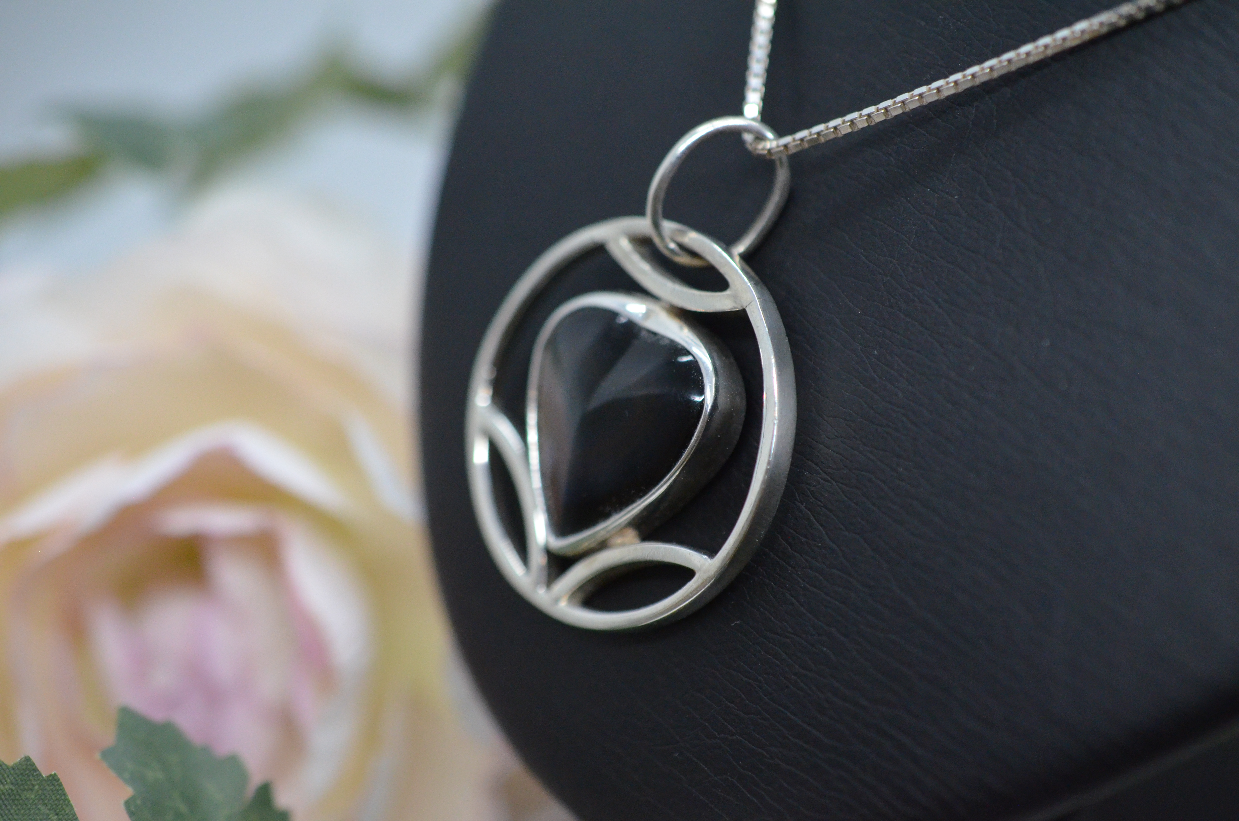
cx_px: 620
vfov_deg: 22.5
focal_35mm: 60
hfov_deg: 33.5
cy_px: 410
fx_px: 2061
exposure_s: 1/2500
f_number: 3.5
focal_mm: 40
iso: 2500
=-=-=
**YOUR TASK:** Where a line contains "focal_35mm: 60", begin there and output each line through the end of the data above, exactly; give no other lines.

**RESPONSE:**
focal_35mm: 60
hfov_deg: 33.5
cy_px: 410
fx_px: 2061
exposure_s: 1/2500
f_number: 3.5
focal_mm: 40
iso: 2500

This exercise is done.